How are your trade mark applications examined by IP Australia?

Posted on Jun 4, 2020 by Sam Lewis

Trade mark applications can be confusing, especially when those who wish to assert their Intellectual Property (‘IP’) rights, have prepared their application and performed their due diligence receive an adverse finding report three to six months later by an IP Australia examiner.

To better understand the process undertaken by IP Australia examiners in assessing trade mark applications is to have a better opportunity of having an application accepted on the first attempt.

When trade mark applications are lodged, each application is allocated to an IP Australia examiner. The examiner is a delegate of the Registrar of Trade Marks. Applications are generally examined in the order they are filed, which usually occurs between three and six months after the application is filed.

During examination, the trade mark examiner is required to examine and report on:

  1. whether the application has been made in accordance with the Trade Marks Act (‘the Act’); and
  2. whether there are any grounds under the Act for rejection.
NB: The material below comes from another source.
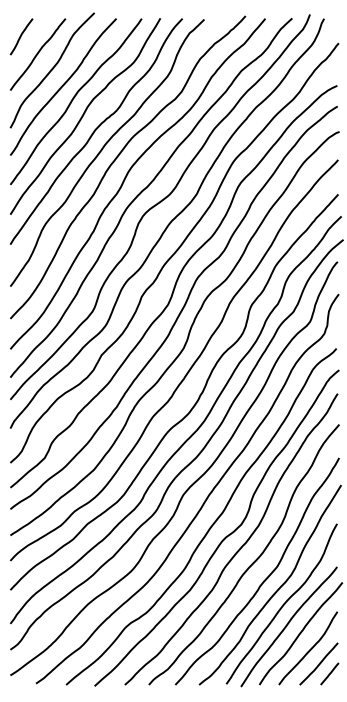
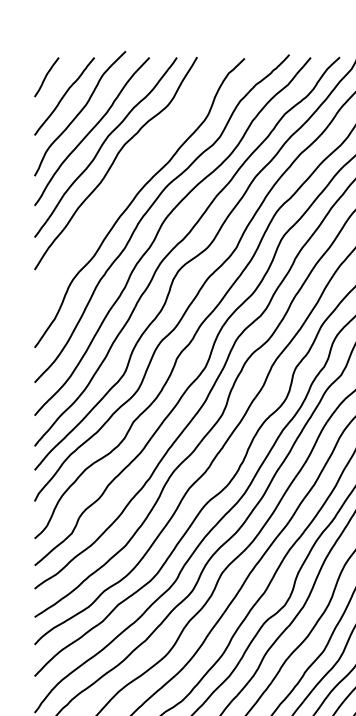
curve: (96, 130) -> (127, 178), removed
Compliance with the Act generally involves consideration of whether the application complies with the following:

  1. whether the goods and/or services have been correctly classified;
  2. whether the goods and/or services are described in an overbroad or ambiguous manner;
  3. the adequacy of the representation of the trade mark; and
  4. whether any claim for priority has been properly made.

If the four criteria above are satisfied the examiner will then assess any grounds for rejection. Under the Act, a trade mark application may be rejected for the following reasons:

  1. if the trade mark contains or consists of a sign that is not to be used as a trade mark. For example, a sign which is a representation of a flag or seal, of the Commonwealth or of a State or Territory of Australia (section 39);
  2. if the trade mark cannot be represented graphically. There should be no difficulty in graphically representing most types of marks as they have a physical form (section 40);
  3. if the trade mark is not capable of distinguishing the applicant’s goods or services in respect of which the trade mark is sought to be registered from the goods or services of other persons. (section 41);
  4. if the trade mark contains or consists of scandalous matter or its use would be contrary to law (section 42);
  5. if, because of some connotation that the trade mark or a sign contained in the trade mark has, the use of the trade mark in relation to those goods or services would be likely to deceive or cause confusion. For example, if the trade mark contained a geographical connotation but the products sold under the mark were not from that geographical area (section 43);
  6. if the applicant’s trade mark is substantially identical with or deceptively similar to an earlier mark registered in respect of similar goods or services (section 44).

If the examiner forms a reasonable belief that the application has not been made in accordance with the Act or there are grounds for rejecting the application, the examiner will issue an adverse findings report identifying the issues with the application. The applicant will then have 15 months from the date of the adverse report to amend the application and/or persuade the examiner to accept the application otherwise the application will lapse.

If the examiner does not think there are grounds for rejecting the application, it will proceed to acceptance and will be advertised in the Official Journal of Trade Marks.